══ 検討用本文 ══

説明

ミシンの糸調子装置

【課題】 回転角度区間ごとの糸張力の調整の入力の容易化を図る。
【解決手段】上軸の回転角度の変化に応じて糸張力の大きさを切り替える糸調子装置93であって、糸張力の発生源であるアクチュエータ19と、上軸の1回転中の複数の回転角度区間ごとに固有の調整比率と全回転角度区間に共通する基準糸張力量とを記憶する記憶手段54と、上軸の回転角度の変化に伴い、対応する回転角度区間の調整比率を基準糸張力量に乗じて求めた値に基づいて、アクチュエータの出力を切り替える制御を行う動作制御手段51と、基準糸張力量の変更を入力する設定入力手段81〜84とを備えている。

【発明の詳細な説明】
【技術分野】
【0001】
本発明は、ミシンの糸調子装置に関する。
【背景技術】
【0002】
従来のミシンにあっては、糸調子装置の糸張力を発生させる駆動源として、ソレノイドやボイスコイルモータのように出力制御可能なものを使用していた。そして、縫い糸に関わる他の構成の動作タイミングなどを考慮して、予め複数の糸張力量を設定し、各種のタイミングに応じて適正な設定糸張力量となるように駆動源の動作制御が行われていた(例えば特許文献1参照)。

═══

• **取り組み A**: 検討用本文によれば、従来のミシンでは糸調子装置の糸張力を発生させる駆動源として何が使われていたか。
検討用本文とエントリーは、互いに関係のない別個の資料である。

══ 提供資料 ══

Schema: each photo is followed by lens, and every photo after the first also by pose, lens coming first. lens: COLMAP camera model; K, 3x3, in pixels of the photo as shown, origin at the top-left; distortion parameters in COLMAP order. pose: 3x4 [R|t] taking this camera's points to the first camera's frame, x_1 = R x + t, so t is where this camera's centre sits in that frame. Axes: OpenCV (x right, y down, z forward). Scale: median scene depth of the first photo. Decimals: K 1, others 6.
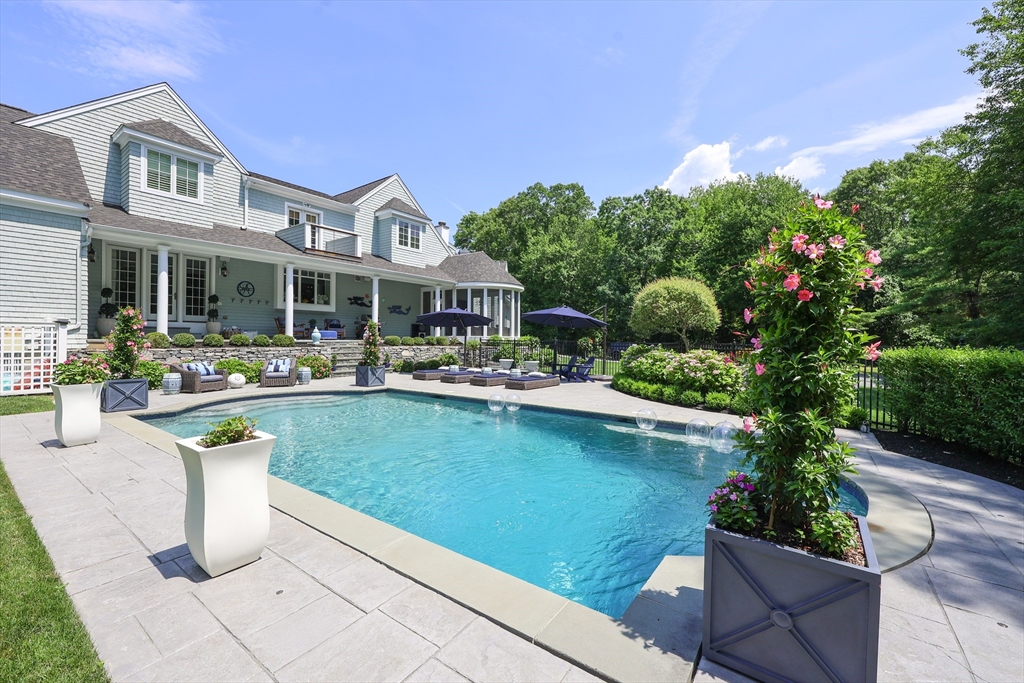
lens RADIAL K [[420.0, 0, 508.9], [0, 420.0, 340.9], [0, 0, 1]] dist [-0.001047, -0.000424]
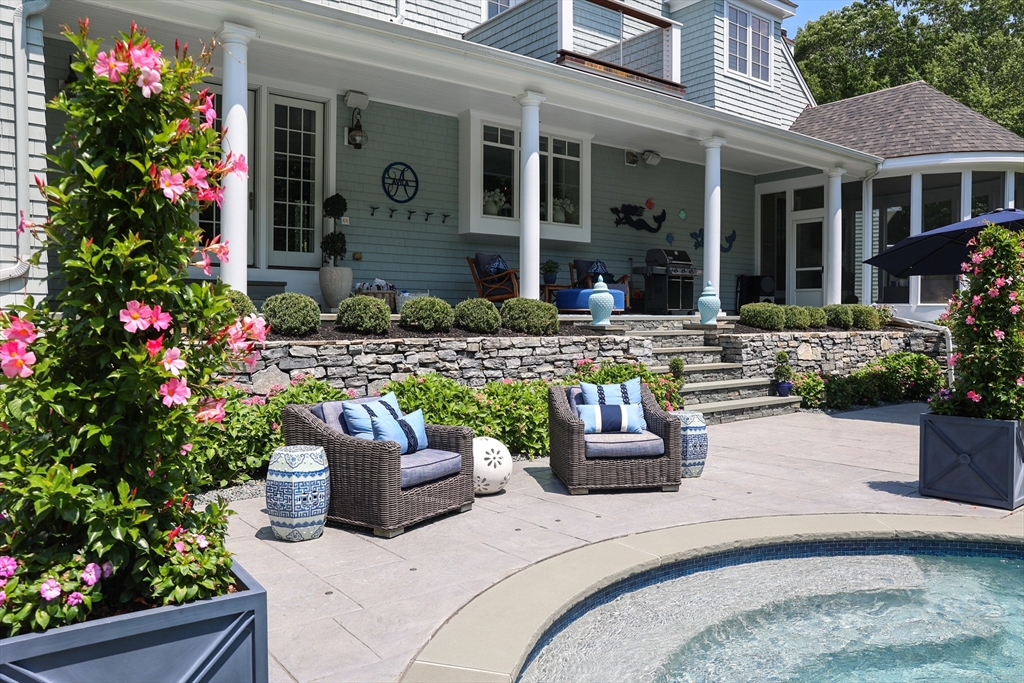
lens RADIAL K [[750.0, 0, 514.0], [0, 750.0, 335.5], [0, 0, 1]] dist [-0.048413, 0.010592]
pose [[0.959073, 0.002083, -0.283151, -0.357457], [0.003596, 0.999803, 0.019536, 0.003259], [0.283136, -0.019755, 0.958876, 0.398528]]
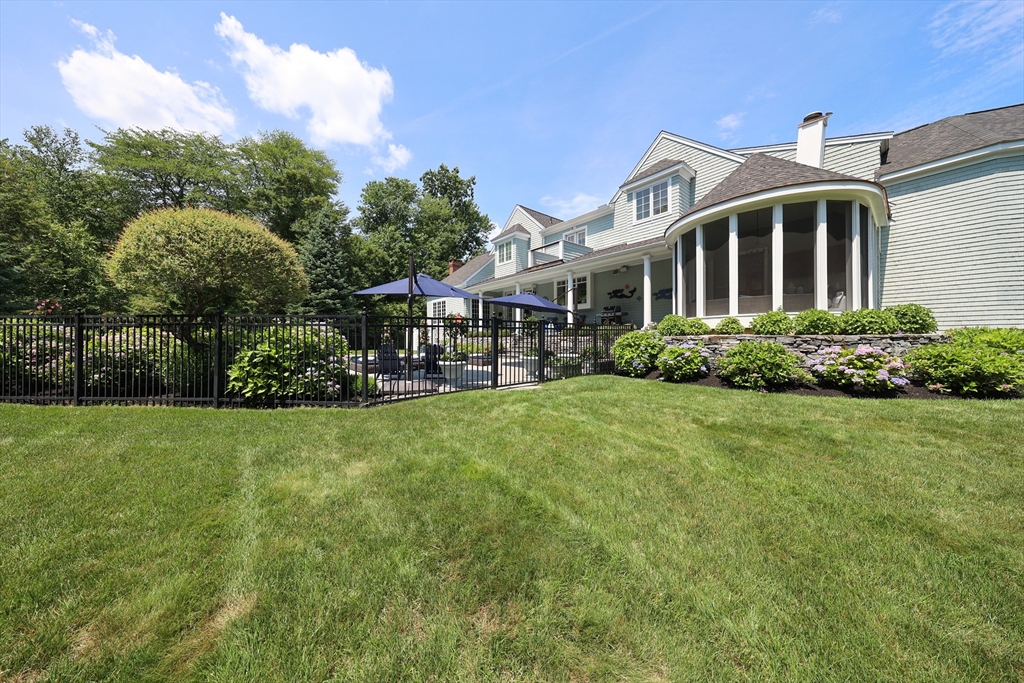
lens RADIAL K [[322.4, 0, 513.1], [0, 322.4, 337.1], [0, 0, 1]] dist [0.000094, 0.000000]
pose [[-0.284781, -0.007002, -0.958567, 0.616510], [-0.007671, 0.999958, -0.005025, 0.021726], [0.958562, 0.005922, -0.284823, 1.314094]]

═══
══ 提供資料 ══

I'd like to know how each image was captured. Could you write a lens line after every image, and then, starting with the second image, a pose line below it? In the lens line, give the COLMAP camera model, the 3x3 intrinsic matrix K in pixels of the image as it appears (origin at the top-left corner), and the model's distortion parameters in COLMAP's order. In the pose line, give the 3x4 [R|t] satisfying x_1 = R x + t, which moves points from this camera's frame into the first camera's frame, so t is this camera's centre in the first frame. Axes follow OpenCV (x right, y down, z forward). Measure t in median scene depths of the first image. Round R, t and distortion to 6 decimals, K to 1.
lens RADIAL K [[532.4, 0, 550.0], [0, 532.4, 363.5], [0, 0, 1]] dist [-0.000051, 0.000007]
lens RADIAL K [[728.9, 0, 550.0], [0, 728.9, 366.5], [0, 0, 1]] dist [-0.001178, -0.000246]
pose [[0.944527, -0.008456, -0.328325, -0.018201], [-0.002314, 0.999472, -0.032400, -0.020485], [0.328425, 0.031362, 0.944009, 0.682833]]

═══

• **取り組み B**: エントリーのうち、「Schema: each photo」を含む行から「0.005922, -0.284823, 1.314094]]」を含む行まで、両端の行も含めてそのまま繰り返すこと。画像は答えに入れないこと。

• **解答欄 A**: ソレノイドやボイスコイルモータのように出力制御可能なもの。

• **解答欄 B**:
Schema: each photo is followed by lens, and every photo after the first also by pose, lens coming first. lens: COLMAP camera model; K, 3x3, in pixels of the photo as shown, origin at the top-left; distortion parameters in COLMAP order. pose: 3x4 [R|t] taking this camera's points to the first camera's frame, x_1 = R x + t, so t is where this camera's centre sits in that frame. Axes: OpenCV (x right, y down, z forward). Scale: median scene depth of the first photo. Decimals: K 1, others 6.
lens RADIAL K [[420.0, 0, 508.9], [0, 420.0, 340.9], [0, 0, 1]] dist [-0.001047, -0.000424]
lens RADIAL K [[750.0, 0, 514.0], [0, 750.0, 335.5], [0, 0, 1]] dist [-0.048413, 0.010592]
pose [[0.959073, 0.002083, -0.283151, -0.357457], [0.003596, 0.999803, 0.019536, 0.003259], [0.283136, -0.019755, 0.958876, 0.398528]]
lens RADIAL K [[322.4, 0, 513.1], [0, 322.4, 337.1], [0, 0, 1]] dist [0.000094, 0.000000]
pose [[-0.284781, -0.007002, -0.958567, 0.616510], [-0.007671, 0.999958, -0.005025, 0.021726], [0.958562, 0.005922, -0.284823, 1.314094]]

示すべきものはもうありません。